Помимо чёткого классового расслоения постреволюционного общества просматривалось и другое разграничение – гендерное. Женщинам в условиях диктатуры приходилось особенно тяжело. В условиях стужи, голода, завшивленности и эпидемий большинство хозяйственных забот при советском строе легло на плечи женщин. Именно им приходилось искать дополнительный заработок, проводить бесконечные часы в очередях, покупать продукты у мешочников, организовывать получение дров для печки и готовить еду. Женщины искали остродефицитное мыло и кипятили воду для защиты семьи от инфекционных заболеваний.[731]

Литератор А. В. Амфитеатров верно подметил, что женщины безотходно проводили день-деньской всю свою горемычную жизнь у сбитых из старого кровельного железа, дымных, воняющих краскою „буржуек“.[732] Амфитеатров добавил: „В зимний холод, спереди жарясь, сзади подмерзая, летом, заливаясь потом, – топчется вокруг огонька, неутомимо измышляя, как ей с одной, много двух конфорок, напитать голодающую семью хоть бессодержательным, да тёплым варевом, напоить хоть водою, да кипяченою, потому что в сырой – тиф и смерть.“[733]

Другая современница, Н. М. Гершензон-Чегодаева, также констатировала, что все тяготы жизни легли на плечи её матери. И даже несмотря на старания последней, питались в семье ужасно. Сначала у Гершензонов было пшено, которое ели по три раза в день, до одурения. Затем пшено исчезло и о нём стали вспоминать с вожделением. Из кожуры от мороженной картошки делали лепёшки, которые пекли на железной печурке. Обычного чая не было. Как и миллионы других россиян в то время, Гершензоны пили только морковный чай.[734]

По мере ухудшений условий быта в 1918–1921 годах, всё меньше людей в России вело личные дневники и заметки. Помимо экономических факторов вроде нехватки бумаги и роста цен на тетради это объяснялось тем, что у людей на ведение дневника попросту не оставалось сил.
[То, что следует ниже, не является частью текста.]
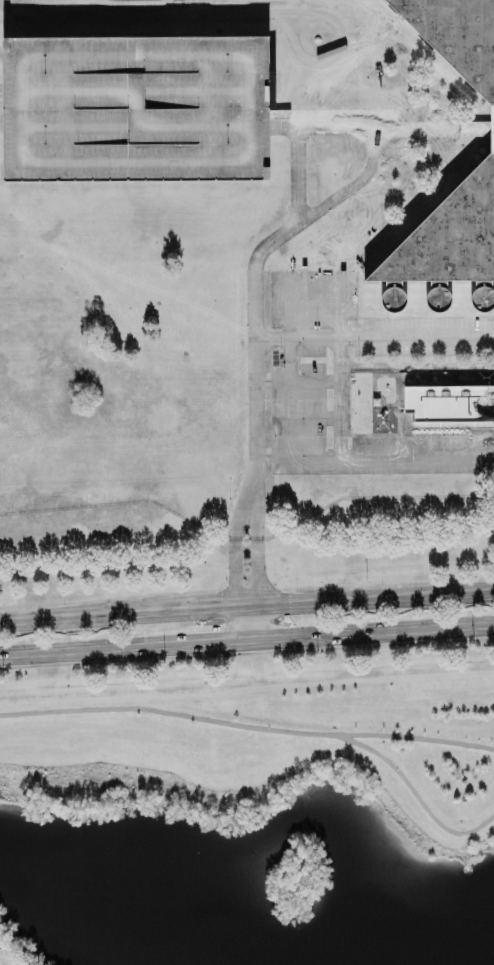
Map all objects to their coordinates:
building: (461, 49)
building: (136, 110)
parking garage: (136, 110)
building: (449, 237)
wastewater plant: (244, 268)
building: (449, 405)
road: (242, 551)
road: (232, 553)
road: (252, 553)
road: (247, 602)
road: (244, 622)
road: (369, 633)
road: (213, 643)
road: (90, 649)
road: (246, 727)
road: (411, 796)
park: (251, 812)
К тому же страницы дневника превращались в бесконечную литанию бюрократических несправедливостей, горестей и напастей. Для многих авторов эта ежедневная регистрация произвола и унижения становилась эмоционально невыносима.

К примеру, писатель и поэт Андрей Белый жаловался в весеннем дневнике 1919 года, как валился с ног, страдал от ревматизма, мёрз и ходил греться во „Дворец Искусств“.[735] Вскоре Белый решил прекратить записи. Он написал в заключение: „Прекращаю за неимением времени на неё эту жалкую пародию на дневник. 7-го апреля. Жизнь – собачья.“[736]
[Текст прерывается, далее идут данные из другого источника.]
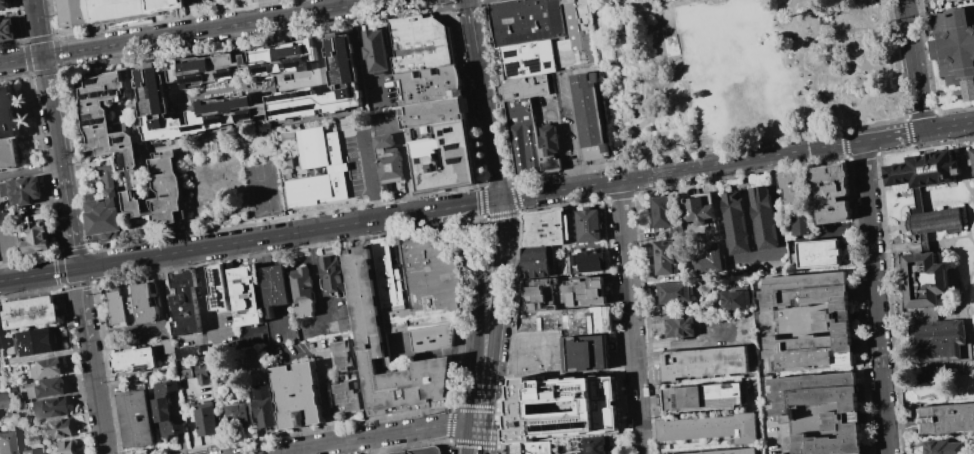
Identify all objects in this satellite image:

Миколог Зинаида Степанищева охарактеризовала существование ноября 1919 года следующим образом: „Вот советская булочная – к ней подвезли полок-сани с хлебом, хлеб уже внесён в булочную, на санях остались только крошки, отруби, мука. Пять-шесть человек прохожих поспешно собирают себе в рот эти остатки…“[737]

Несмотря на дифирамбы коммунистическому строю в казённой прессе, никогда ещё слои русского общества не были так похожи друг на друга. Никогда они не были столь уравнены в нужде и страхе. Все граждане как один боролись с голодом, вшами и эпидемиями. Они зябли от стужи, содрогались от бесконечных возмездий и внесудебных расправ.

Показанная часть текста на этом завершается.